- _Your instructions_
Could you substitute "SExtractor" for "Source Extractor" throughout the text of every item below and write the lines out again with nothing else changed? Leave the pictures out.

•••••

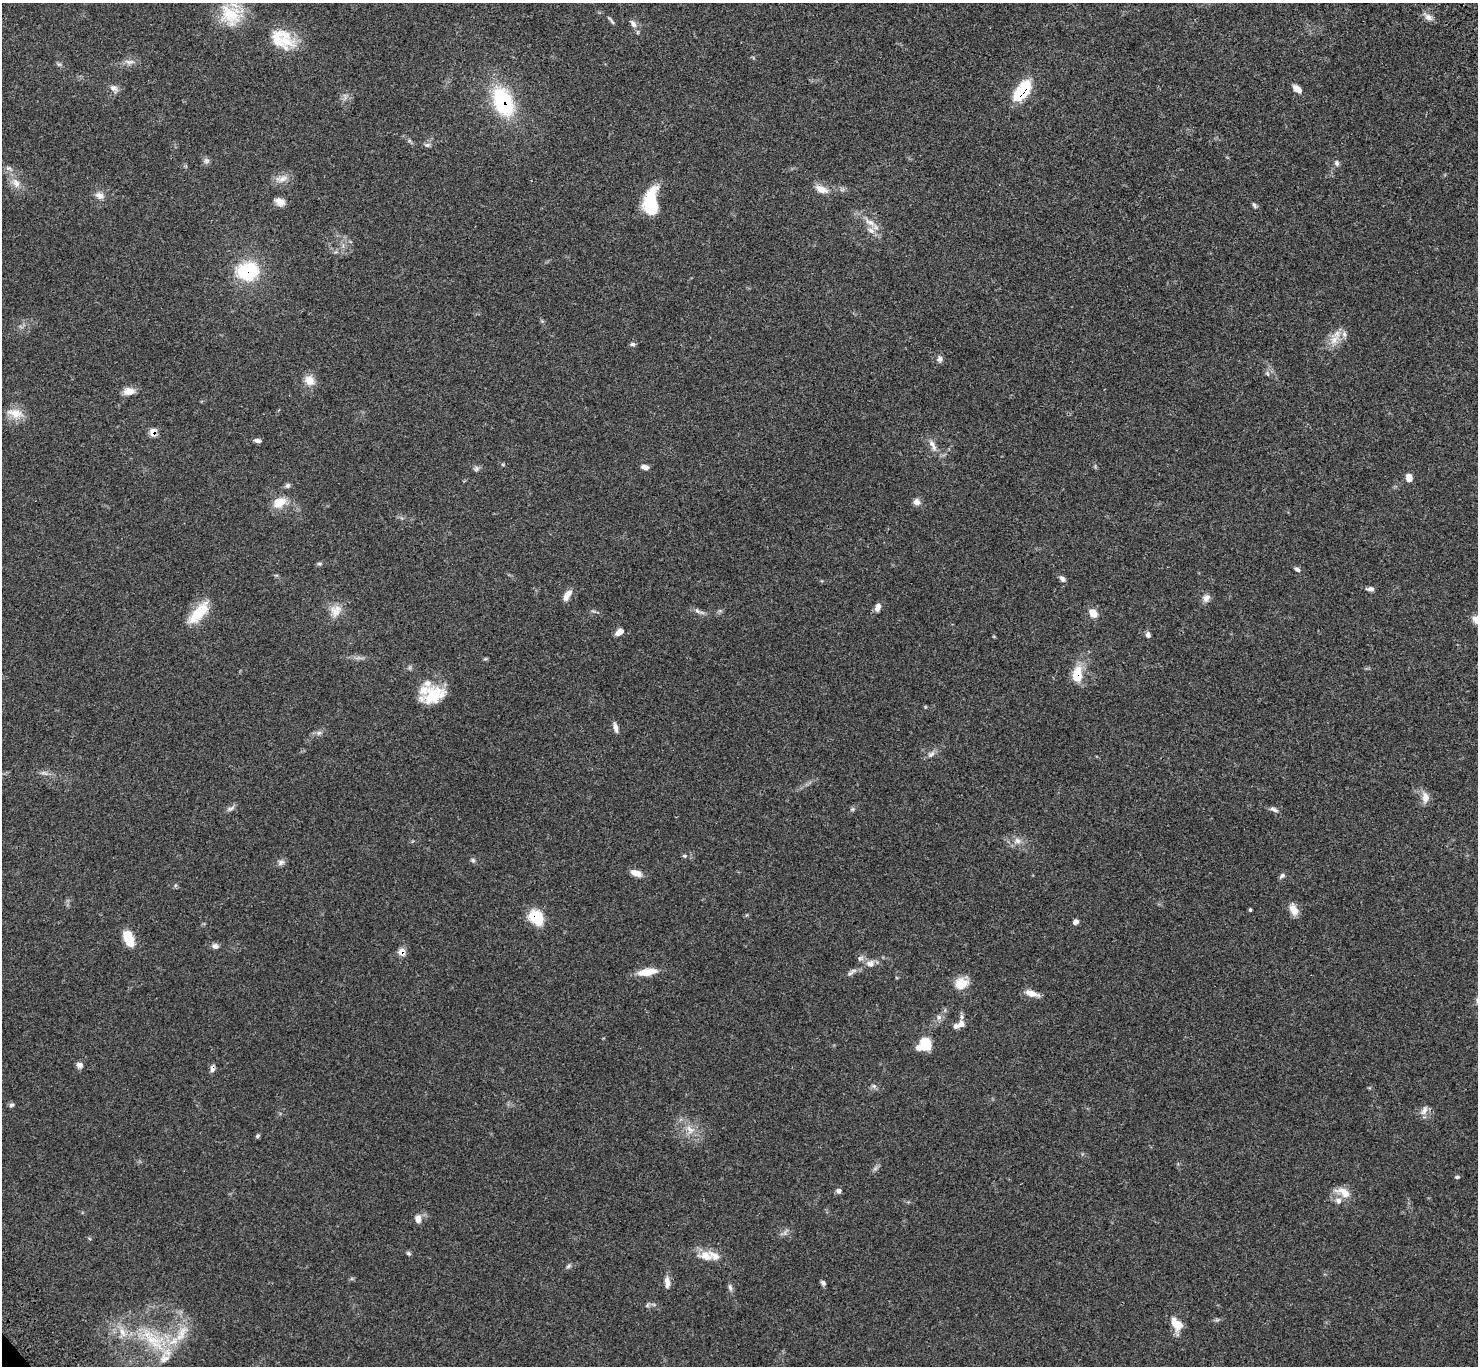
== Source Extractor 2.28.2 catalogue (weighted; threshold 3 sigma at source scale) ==
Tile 10 of 4 x 4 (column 2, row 3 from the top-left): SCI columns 1573-3048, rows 1606-2969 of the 6102 x 6074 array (HDU 1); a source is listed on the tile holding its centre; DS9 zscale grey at full resolution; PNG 1480 x 1368 px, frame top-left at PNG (2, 3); no overlay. Shown black and unused: <1% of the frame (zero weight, under 3 of 4 exposures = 6% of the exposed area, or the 3 px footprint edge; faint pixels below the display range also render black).
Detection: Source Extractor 2.28.2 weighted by HDU 2 'WHT'; one run over the whole footprint, this tile lists its part. Background 0.0683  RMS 0.0056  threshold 0.025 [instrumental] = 3 sigma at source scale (4.5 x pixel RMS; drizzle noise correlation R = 1.50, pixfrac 1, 0.05/0.05 arcsec/px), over >= 5 px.
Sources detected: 120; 1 inside a brighter object's white glare — not listed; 13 inside a brighter listed object's ellipse — not listed separately; the other 106 listed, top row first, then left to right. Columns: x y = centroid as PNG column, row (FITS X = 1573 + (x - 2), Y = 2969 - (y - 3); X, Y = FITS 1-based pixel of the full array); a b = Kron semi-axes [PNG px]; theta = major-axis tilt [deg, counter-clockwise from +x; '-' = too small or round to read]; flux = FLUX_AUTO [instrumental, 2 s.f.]
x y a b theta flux
231 15 31 24 -43 20
1428 17 11 7 -36 2.9
611 20 14 4 -52 1.2
633 24 12 7 -54 2.7
285 41 34 14 -26 14
129 62 15 6 1 2.8
59 64 7 4 -18 0.93
114 88 12 7 -31 2.7
1297 89 13 7 -38 3.2
1022 91 24 11 54 27
503 102 34 20 -67 42
427 145 8 5 25 1.3
206 161 8 7 - 1.6
1337 163 8 6 -84 1.5
9 168 8 6 -18 1.5
282 179 19 8 9 4.3
16 183 15 9 -56 4.7
821 189 17 8 -24 5.3
99 195 12 8 -19 3.1
649 197 31 11 58 14
280 202 13 8 -25 3.8
1254 205 9 5 -56 1.1
870 222 17 7 -29 4.5
248 271 21 17 7 35
1334 340 19 11 51 7
633 344 7 5 0 1.1
940 359 8 6 84 1.8
1267 373 6 4 -46 0.91
309 380 15 13 -38 5.5
129 391 14 9 3 4.8
15 413 24 12 -12 7.5
153 432 8 7 - 4.6
257 440 8 5 -8 1.7
933 445 19 7 -61 4
645 467 9 5 -14 2.3
476 469 9 5 53 1.3
1409 477 8 6 -85 4
288 485 7 6 - 1.3
280 502 19 12 30 8.4
917 502 9 8 - 2.7
319 564 6 4 1 0.81
1297 569 8 5 -42 1.4
1062 579 9 6 -51 1.7
1370 589 8 5 -5 1.9
567 595 16 7 59 3.9
1206 598 12 8 48 2.7
877 607 10 6 71 3.1
697 611 9 6 -25 1.8
335 612 18 13 -62 6.3
198 613 35 13 49 15
1093 613 10 8 -48 5.4
619 632 10 6 34 3.3
1148 635 7 5 -81 2
485 659 6 4 18 0.62
1077 674 18 10 79 12
432 694 30 20 5 18
615 727 14 5 -78 2.4
319 733 7 6 - 1.5
931 754 11 7 40 2.2
1425 797 15 10 -80 4.3
231 808 12 5 30 1.7
852 809 6 5 - 0.86
1274 809 12 5 -27 1.7
1017 841 9 8 - 2.8
684 856 6 4 -3 0.89
473 860 6 6 - 1.1
281 862 10 7 17 2
636 873 12 7 -19 4.9
1282 876 8 5 31 1.4
1294 909 14 8 -63 5.5
1250 910 4 3 - 0.71
536 917 15 11 -49 18
1075 922 5 5 - 2.5
129 938 18 9 -69 12
215 946 9 7 -9 2
402 951 7 6 - 5.1
870 964 12 9 -10 3.8
647 972 19 7 8 10
852 972 17 5 35 2.2
961 983 16 13 17 7.9
1032 993 15 6 -15 5
939 1017 8 7 - 1.8
961 1024 10 9 - 2.9
926 1043 13 9 -69 12
79 1065 8 7 - 2.3
212 1068 9 5 79 2.1
874 1086 7 6 - 1.3
11 1105 7 5 18 1.1
1424 1110 15 7 61 2.9
690 1129 14 9 -57 5.3
258 1136 6 5 - 0.9
875 1169 7 4 19 1.1
1457 1177 6 4 1 0.81
839 1191 7 6 - 1.6
1343 1192 22 11 -24 6.6
418 1219 10 7 -86 3.2
409 1253 6 5 - 0.88
706 1256 21 12 -14 7.9
568 1266 8 5 37 1.1
667 1281 11 8 -88 2.8
823 1283 7 5 -48 1.2
730 1287 11 5 -77 1.6
647 1305 7 4 71 0.84
1176 1324 18 10 -53 7.8
182 1332 25 11 68 10
153 1340 46 19 -39 28
Overlapping masked pixels (flux is a lower limit): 8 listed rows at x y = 1022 91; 503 102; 248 271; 153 432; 1077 674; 536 917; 402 951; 212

•••••

- _Solution for this task_
== SExtractor 2.28.2 catalogue (weighted; threshold 3 sigma at source scale) ==
Tile 10 of 4 x 4 (column 2, row 3 from the top-left): SCI columns 1573-3048, rows 1606-2969 of the 6102 x 6074 array (HDU 1); a source is listed on the tile holding its centre; DS9 zscale grey at full resolution; PNG 1480 x 1368 px, frame top-left at PNG (2, 3); no overlay. Shown black and unused: <1% of the frame (zero weight, under 3 of 4 exposures = 6% of the exposed area, or the 3 px footprint edge; faint pixels below the display range also render black).
Detection: SExtractor 2.28.2 weighted by HDU 2 'WHT'; one run over the whole footprint, this tile lists its part. Background 0.0683  RMS 0.0056  threshold 0.025 [instrumental] = 3 sigma at source scale (4.5 x pixel RMS; drizzle noise correlation R = 1.50, pixfrac 1, 0.05/0.05 arcsec/px), over >= 5 px.
Sources detected: 120; 1 inside a brighter object's white glare — not listed; 13 inside a brighter listed object's ellipse — not listed separately; the other 106 listed, top row first, then left to right. Columns: x y = centroid as PNG column, row (FITS X = 1573 + (x - 2), Y = 2969 - (y - 3); X, Y = FITS 1-based pixel of the full array); a b = Kron semi-axes [PNG px]; theta = major-axis tilt [deg, counter-clockwise from +x; '-' = too small or round to read]; flux = FLUX_AUTO [instrumental, 2 s.f.]
x y a b theta flux
231 15 31 24 -43 20
1428 17 11 7 -36 2.9
611 20 14 4 -52 1.2
633 24 12 7 -54 2.7
285 41 34 14 -26 14
129 62 15 6 1 2.8
59 64 7 4 -18 0.93
114 88 12 7 -31 2.7
1297 89 13 7 -38 3.2
1022 91 24 11 54 27
503 102 34 20 -67 42
427 145 8 5 25 1.3
206 161 8 7 - 1.6
1337 163 8 6 -84 1.5
9 168 8 6 -18 1.5
282 179 19 8 9 4.3
16 183 15 9 -56 4.7
821 189 17 8 -24 5.3
99 195 12 8 -19 3.1
649 197 31 11 58 14
280 202 13 8 -25 3.8
1254 205 9 5 -56 1.1
870 222 17 7 -29 4.5
248 271 21 17 7 35
1334 340 19 11 51 7
633 344 7 5 0 1.1
940 359 8 6 84 1.8
1267 373 6 4 -46 0.91
309 380 15 13 -38 5.5
129 391 14 9 3 4.8
15 413 24 12 -12 7.5
153 432 8 7 - 4.6
257 440 8 5 -8 1.7
933 445 19 7 -61 4
645 467 9 5 -14 2.3
476 469 9 5 53 1.3
1409 477 8 6 -85 4
288 485 7 6 - 1.3
280 502 19 12 30 8.4
917 502 9 8 - 2.7
319 564 6 4 1 0.81
1297 569 8 5 -42 1.4
1062 579 9 6 -51 1.7
1370 589 8 5 -5 1.9
567 595 16 7 59 3.9
1206 598 12 8 48 2.7
877 607 10 6 71 3.1
697 611 9 6 -25 1.8
335 612 18 13 -62 6.3
198 613 35 13 49 15
1093 613 10 8 -48 5.4
619 632 10 6 34 3.3
1148 635 7 5 -81 2
485 659 6 4 18 0.62
1077 674 18 10 79 12
432 694 30 20 5 18
615 727 14 5 -78 2.4
319 733 7 6 - 1.5
931 754 11 7 40 2.2
1425 797 15 10 -80 4.3
231 808 12 5 30 1.7
852 809 6 5 - 0.86
1274 809 12 5 -27 1.7
1017 841 9 8 - 2.8
684 856 6 4 -3 0.89
473 860 6 6 - 1.1
281 862 10 7 17 2
636 873 12 7 -19 4.9
1282 876 8 5 31 1.4
1294 909 14 8 -63 5.5
1250 910 4 3 - 0.71
536 917 15 11 -49 18
1075 922 5 5 - 2.5
129 938 18 9 -69 12
215 946 9 7 -9 2
402 951 7 6 - 5.1
870 964 12 9 -10 3.8
647 972 19 7 8 10
852 972 17 5 35 2.2
961 983 16 13 17 7.9
1032 993 15 6 -15 5
939 1017 8 7 - 1.8
961 1024 10 9 - 2.9
926 1043 13 9 -69 12
79 1065 8 7 - 2.3
212 1068 9 5 79 2.1
874 1086 7 6 - 1.3
11 1105 7 5 18 1.1
1424 1110 15 7 61 2.9
690 1129 14 9 -57 5.3
258 1136 6 5 - 0.9
875 1169 7 4 19 1.1
1457 1177 6 4 1 0.81
839 1191 7 6 - 1.6
1343 1192 22 11 -24 6.6
418 1219 10 7 -86 3.2
409 1253 6 5 - 0.88
706 1256 21 12 -14 7.9
568 1266 8 5 37 1.1
667 1281 11 8 -88 2.8
823 1283 7 5 -48 1.2
730 1287 11 5 -77 1.6
647 1305 7 4 71 0.84
1176 1324 18 10 -53 7.8
182 1332 25 11 68 10
153 1340 46 19 -39 28
Overlapping masked pixels (flux is a lower limit): 8 listed rows at x y = 1022 91; 503 102; 248 271; 153 432; 1077 674; 536 917; 402 951; 212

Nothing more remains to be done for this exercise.